Data loss prevention products
From Wikipedia, the free encyclopedia
 |
This article does not cite any references or sources. Please help improve this article by adding citations to reliable sources. Unsourced material may be challenged and removed. (February 2008) |
Data Loss Prevention (DLP) is a computer security term referring to systems that identify, monitor, and protect data in use (e.g., endpoint actions), data in motion (e.g., network actions), and data at rest (e.g., data storage) through deep content inspection, contextual security analysis of transaction (attributes of originator, data object, medium, timing, recipient/destination, etc.), and with a centralized management framework. The systems are designed to detect and prevent the unauthorized use and transmission of confidential information.
It is also referred to by various vendors as Data Leak Prevention, Information Leak Detection and Prevention (ILDP), Information Leak Prevention (ILP), Content Monitoring and Filtering (CMF) or Extrusion Prevention System by analogy to Intrusion-prevention system.
Contents |
[edit] Background
Organizations process information that can be often classified as sensitive, either from a business or legal point of view. In addition to risk of intrusion and gaining access to sensitive information by unauthorized persons, there's also risk of intentional or spontaneous transmission of the information to the outside of organization.
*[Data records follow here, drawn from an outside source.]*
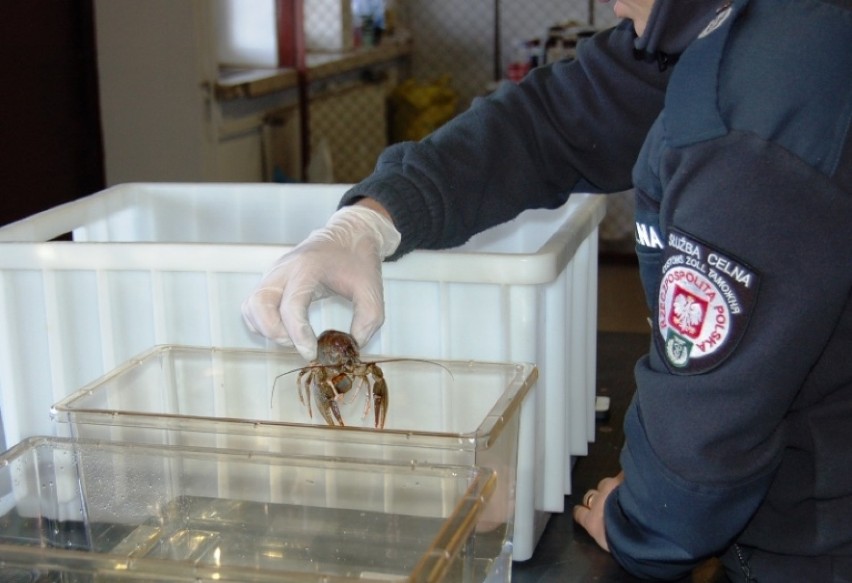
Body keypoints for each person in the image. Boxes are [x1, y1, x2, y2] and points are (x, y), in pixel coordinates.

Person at [242, 0, 852, 579]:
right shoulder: (707, 30)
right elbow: (550, 120)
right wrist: (374, 215)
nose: (613, 8)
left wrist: (649, 521)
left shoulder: (762, 102)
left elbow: (715, 410)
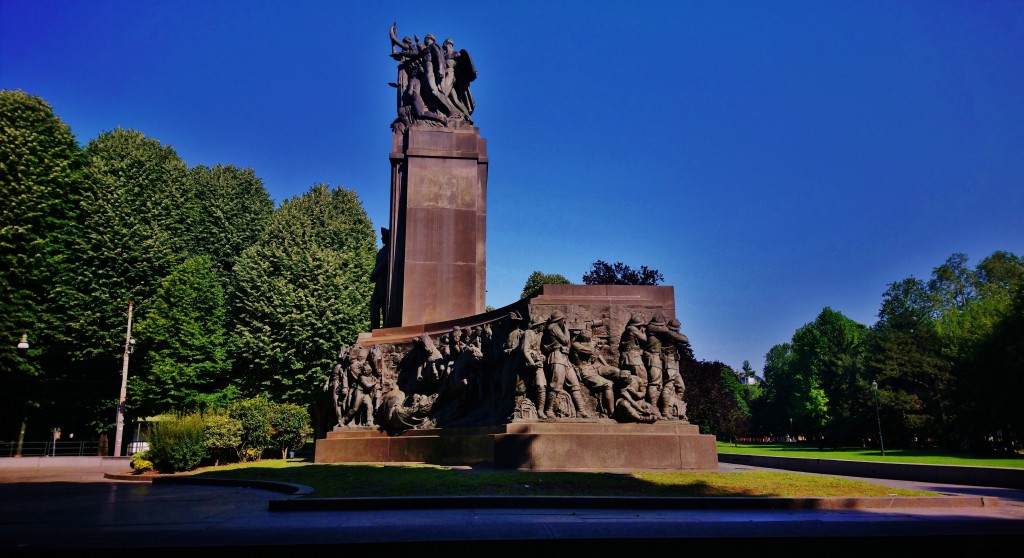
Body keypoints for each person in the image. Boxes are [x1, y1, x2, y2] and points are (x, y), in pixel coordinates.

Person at [542, 310, 589, 418]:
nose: (564, 322)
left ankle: (581, 411)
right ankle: (548, 410)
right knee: (555, 386)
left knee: (575, 384)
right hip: (557, 358)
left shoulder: (557, 327)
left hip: (564, 359)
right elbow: (565, 341)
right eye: (563, 320)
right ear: (559, 320)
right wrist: (566, 329)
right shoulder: (553, 327)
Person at [369, 228, 390, 330]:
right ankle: (374, 328)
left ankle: (386, 327)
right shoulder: (381, 251)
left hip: (385, 282)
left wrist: (373, 274)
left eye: (383, 236)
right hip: (379, 283)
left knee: (385, 305)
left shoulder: (390, 249)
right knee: (374, 305)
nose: (381, 238)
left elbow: (383, 264)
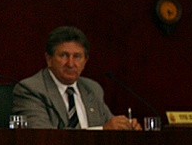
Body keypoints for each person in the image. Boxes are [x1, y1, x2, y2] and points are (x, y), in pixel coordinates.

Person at [11, 26, 142, 130]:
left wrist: (126, 127)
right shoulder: (31, 89)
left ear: (85, 61)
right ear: (49, 59)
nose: (71, 63)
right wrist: (101, 130)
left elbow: (109, 124)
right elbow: (41, 136)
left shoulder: (92, 88)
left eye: (77, 56)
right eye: (63, 55)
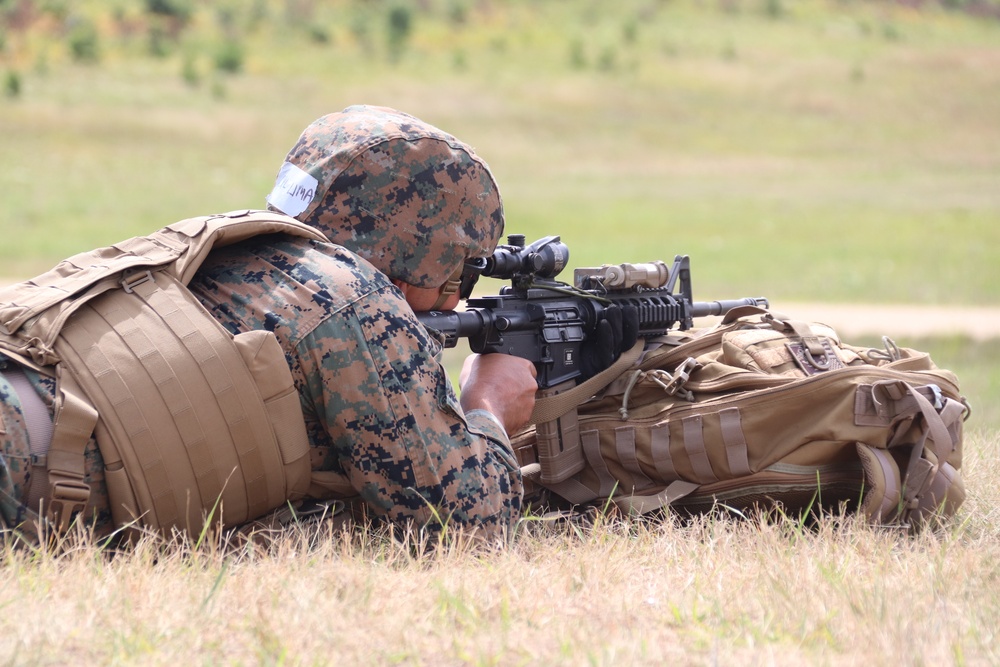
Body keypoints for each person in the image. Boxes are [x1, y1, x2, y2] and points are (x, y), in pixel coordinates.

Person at [0, 105, 538, 542]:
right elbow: (465, 524)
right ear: (421, 252)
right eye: (458, 276)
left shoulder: (220, 249)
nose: (453, 303)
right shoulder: (353, 299)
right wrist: (487, 405)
Government and industry regulations are arguably the biggest influencers. Besides HIPAA, GLBA, and Sarbanes-Oxley, more than 25 states have passed data privacy or breach notification laws that require organizations to notify consumers when their information may have been exposed. One high-profile example is California SB 1386. The state of Tennessee has also passed the "Credit Security Act of 2007," which will result in a Class B misdemeanor for any use of a person's SSN in "direct mailings" or over the Internet.
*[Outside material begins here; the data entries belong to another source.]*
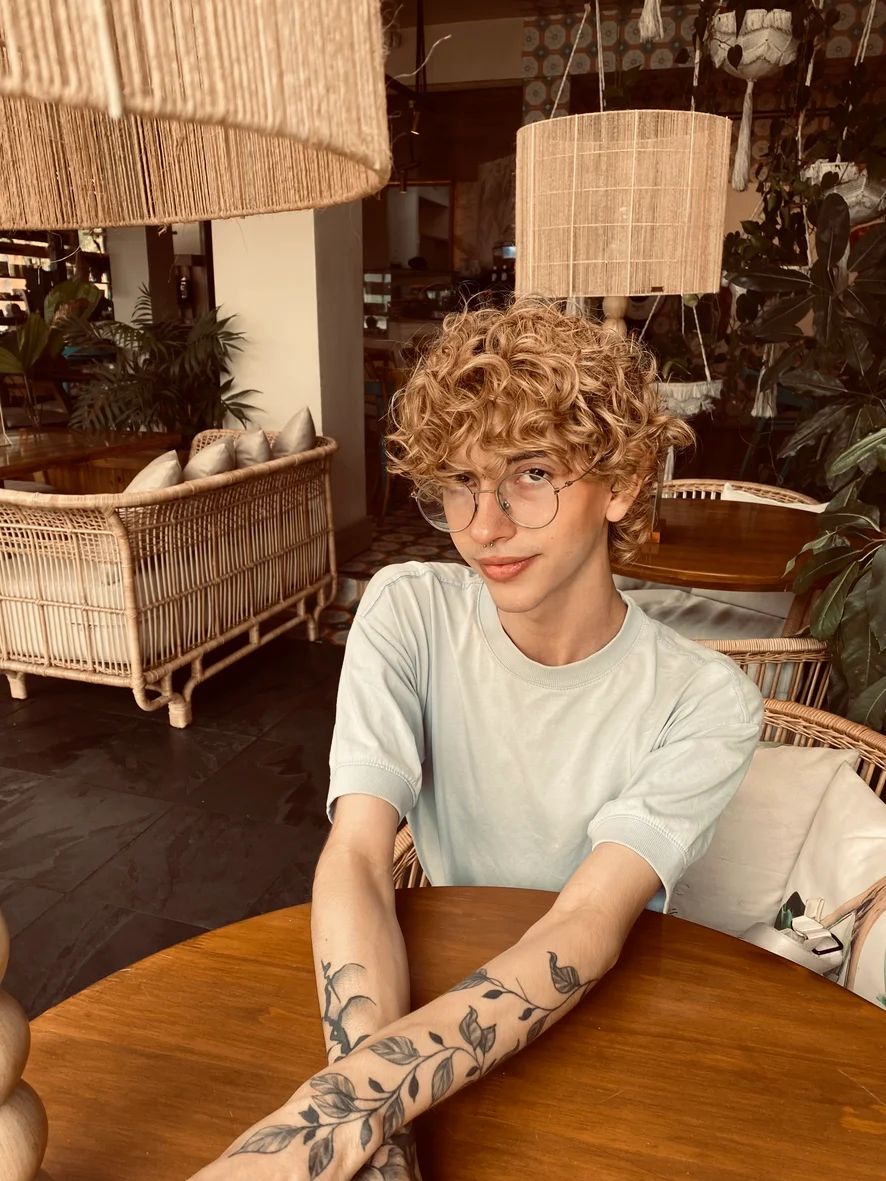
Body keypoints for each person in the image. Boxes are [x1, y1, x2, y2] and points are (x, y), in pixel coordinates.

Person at [192, 299, 763, 1181]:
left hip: (607, 1028)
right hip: (428, 984)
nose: (484, 524)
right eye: (460, 480)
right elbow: (358, 855)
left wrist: (324, 1120)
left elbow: (583, 921)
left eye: (531, 473)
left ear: (620, 482)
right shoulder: (407, 612)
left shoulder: (706, 701)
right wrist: (378, 1141)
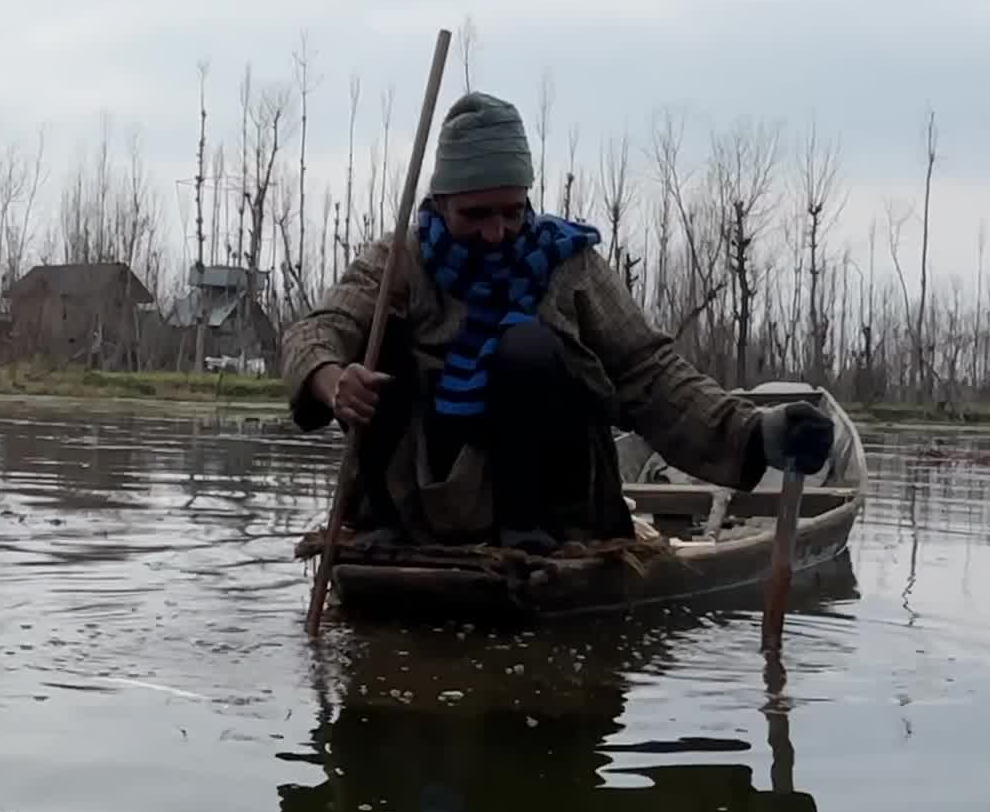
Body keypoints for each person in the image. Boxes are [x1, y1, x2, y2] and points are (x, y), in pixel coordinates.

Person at [283, 89, 836, 546]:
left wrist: (756, 433)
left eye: (511, 212)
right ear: (440, 203)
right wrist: (334, 384)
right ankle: (389, 524)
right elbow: (315, 332)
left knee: (524, 345)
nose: (496, 232)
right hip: (413, 500)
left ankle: (531, 531)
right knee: (378, 345)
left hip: (542, 509)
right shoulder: (399, 260)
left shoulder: (569, 265)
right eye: (475, 215)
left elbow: (651, 375)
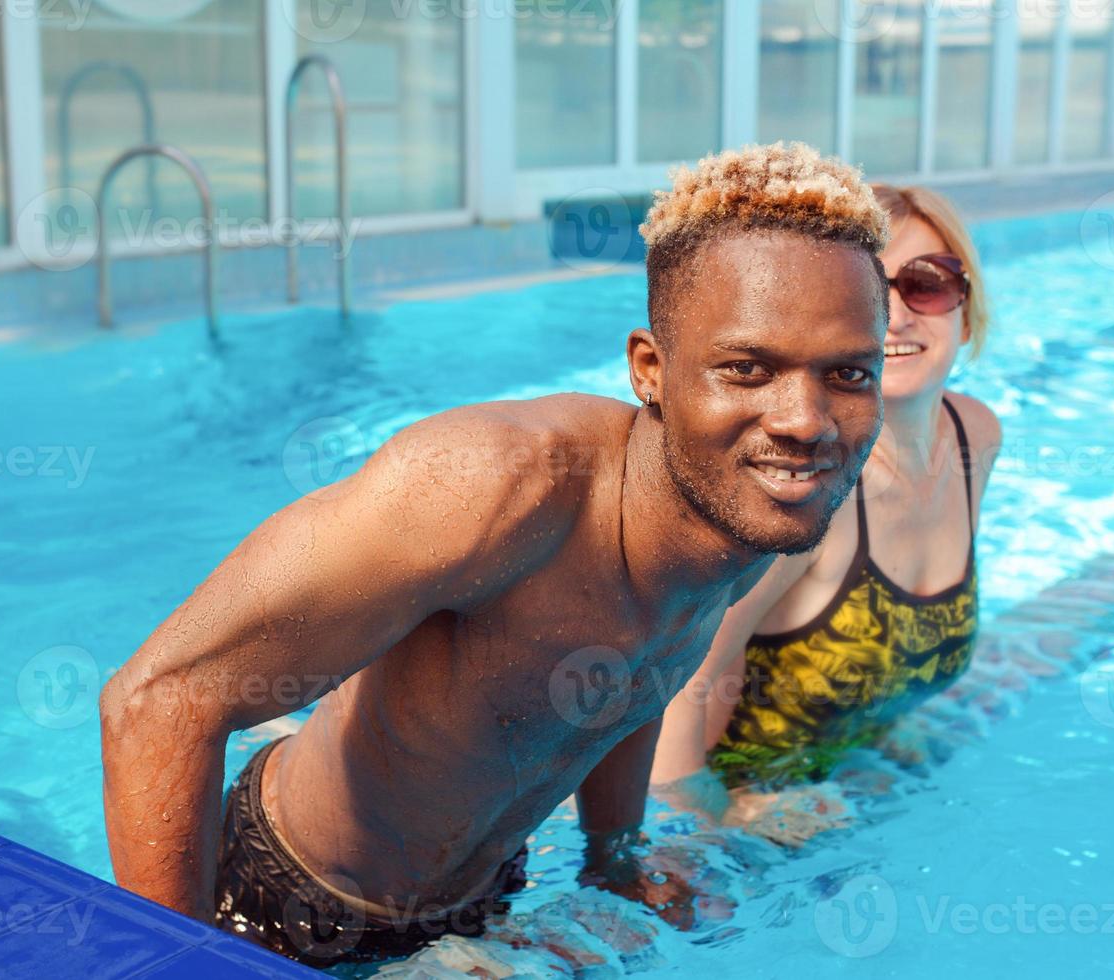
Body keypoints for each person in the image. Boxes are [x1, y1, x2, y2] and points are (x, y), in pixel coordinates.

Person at [98, 141, 892, 967]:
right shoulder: (492, 487)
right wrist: (179, 963)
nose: (804, 419)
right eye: (745, 368)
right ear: (650, 370)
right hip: (276, 897)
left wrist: (614, 858)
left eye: (846, 374)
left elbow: (641, 672)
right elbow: (157, 699)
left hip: (480, 903)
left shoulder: (760, 508)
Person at [651, 184, 1002, 831]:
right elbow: (670, 688)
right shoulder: (807, 487)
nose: (894, 317)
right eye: (865, 293)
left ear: (965, 305)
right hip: (745, 815)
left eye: (926, 283)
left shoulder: (973, 436)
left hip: (849, 786)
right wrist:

[edit] Regulatory compliance
Many large companies now fall under oversight of government of commercial regulations that mandate controls over information, including HIPAA in health and benefits, GLBA and BASEL II in finance, and Payment Card Industry DSS standards. Some of these regulations stipulate a regular information technology audit, commonly known as IT audit, which organizations can fail if they lack suitable IT security controls and due-care (processes) standards. Companies with enterprise resource planning ERP software (e.g., SAP and Oracle Corporation) find compliance especially challenging (see erm or enterprise risk management). Others mandate significant penalties in the event of a breach.
[edit] New costs arising from breaches
Loss of large volumes of protected information has become a regular headline event, forcing companies to re-issue cards, notify customers, and mitigate loss of goodwill from negative publicity.
[edit] Types of DLP systems
[edit] Network DLP
Also referred to as gateway-based systems. These are usually dedicated hardware/software platforms, typically installed on the organization's internet network connection, that analyze network traffic to search for unauthorized information transmissions, including email, IM, FTP, HTTP, and HTTPS (called data in motion). They have the advantage that they are simple to install, and provide a relatively low cost of ownership. Network DLP systems can also discover data at rest (data stored throughout the enterprise) to identify areas of risk where confidential data is stored in inappropriate and/or unsecured locations.
[edit] Host-based DLP systems
Such systems run on end-user workstations or servers in the organization. Like network-based systems, host-based can address internal as well as external communications, and can therefore be used to control information flow between groups or types of users (e.g. 'Chinese walls'). They can also control email and Instant Messaging communications before they are stored in the corporate archive, such that a blocked communication (i.e., one that was never sent, and therefore not subject to retention rules) will not be identified in a subsequent legal discovery situation.
Host systems have the advantage that they can monitor and control access to physical devices (such as mobile devices with data storage capabilities) and in some cases can access information before it has been encrypted. Some host based systems can also provide application controls to block attempted transmissions of confidential information, and provide immediate feedback to the user. They have the disadvantage that they need to be installed on every workstation in the network, cannot be used on mobile devices (e.g., cell phones and PDAs) or where they cannot be practically installed (for example on a workstation in an internet café).
[edit] Data Identification
DLP solutions include a number of techniques for identifying confidential or sensitive information. Sometimes confused with discovery, data identification is a process by which organizations use a DLP technology to determine what to look for (in motion, at rest, or in use). DLP solutions use multiple methods for deep content analysis, ranging from keywords, dictionaries, and regular expressions to partial document matching and fingerprinting. The strength of the analysis engine directly correlates to its accuracy. The accuracy of DLP identification is important to lowering/avoiding false positives and negatives. Accuracy can depend on many variables, some of which may be situational or technological. Testing for accuracy is recommended to ensure a solution has virtually zero false positives/negatives.